To John Devereux DeLacy
Monticello July 23. 13.
I have duly recieved your favor of the 8th and entirely concur in opinion with you as to the ease & importance of the inland navigation from St Mary’s to James river, and will certainly give it whatever aid may be in my power. as this may be best done by way of letters to those on whom the measure would rest, I return you the blank petition. I go out so little & see so few people that I could do nothing with the petition, altho’ it is one which every man in the state would readily sign.
I am now myself pressing on the government to station from 50. to 100. gunboats in Lynhaven river, as a sufficient defence for the Chesapeak bay & all it’s waters.
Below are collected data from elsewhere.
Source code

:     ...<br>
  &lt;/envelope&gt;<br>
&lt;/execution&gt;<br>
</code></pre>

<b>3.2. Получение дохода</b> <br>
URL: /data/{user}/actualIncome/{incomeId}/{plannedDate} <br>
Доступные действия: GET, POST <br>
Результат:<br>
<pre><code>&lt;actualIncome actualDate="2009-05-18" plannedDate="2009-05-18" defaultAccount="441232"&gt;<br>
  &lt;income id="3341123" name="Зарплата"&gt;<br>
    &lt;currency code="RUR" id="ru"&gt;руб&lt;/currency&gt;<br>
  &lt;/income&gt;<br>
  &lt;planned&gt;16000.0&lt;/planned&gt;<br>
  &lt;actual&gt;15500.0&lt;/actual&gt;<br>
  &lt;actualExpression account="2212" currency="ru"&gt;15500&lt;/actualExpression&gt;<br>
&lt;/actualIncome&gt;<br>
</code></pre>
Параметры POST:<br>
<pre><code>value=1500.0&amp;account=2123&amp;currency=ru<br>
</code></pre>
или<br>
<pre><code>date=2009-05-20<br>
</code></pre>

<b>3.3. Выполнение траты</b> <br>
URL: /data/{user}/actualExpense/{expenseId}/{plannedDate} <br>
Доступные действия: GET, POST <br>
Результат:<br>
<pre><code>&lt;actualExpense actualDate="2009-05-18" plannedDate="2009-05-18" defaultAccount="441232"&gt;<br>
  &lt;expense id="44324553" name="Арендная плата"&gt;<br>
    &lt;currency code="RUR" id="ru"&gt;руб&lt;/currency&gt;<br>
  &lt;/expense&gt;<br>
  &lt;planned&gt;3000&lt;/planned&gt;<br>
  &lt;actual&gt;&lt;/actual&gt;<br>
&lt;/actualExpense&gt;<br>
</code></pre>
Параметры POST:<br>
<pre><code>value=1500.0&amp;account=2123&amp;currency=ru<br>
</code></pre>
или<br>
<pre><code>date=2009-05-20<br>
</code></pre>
I am satisfied that were such a force there, no vessel of war would ever pass a night in the Chesapeak. but a previous operation absolutely necessary would be to open a Canal from the head of Lynhaven river into the East river, to give a safe retreat to the gunboats if attacked from the shore of the river, and to enable them to go to the defence of Norfolk if attacked. as a military work the government has power to do it; altho’ for the mere purposes of navigation they have not the power. there is a proposition now before Congress for an amendment to the Constitution to give them that power. Accept the assurance of my respect.
RC (NNGL, on deposit NHi); mutilated at folds, with missing text supplied from PoC; at foot of text: “Mr John Dev. De Lacy.” PoC (DLC); endorsed by TJ. Enclosure not found.
On 10 July 1813 Virginia representative John G. Jackson placed a resolution before congress for an amendment to the constitution that would grant Congress the “power to make canals in any State, with the consent of the State within which the same shall be made.” Jackson successfully moved on 24 Jan. 1815 to postpone “indefinitely” consideration of that and other constitutional amendments he had proposed (JHR description begins Journal of the House of Representatives of the United States description ends , 9:87, 685).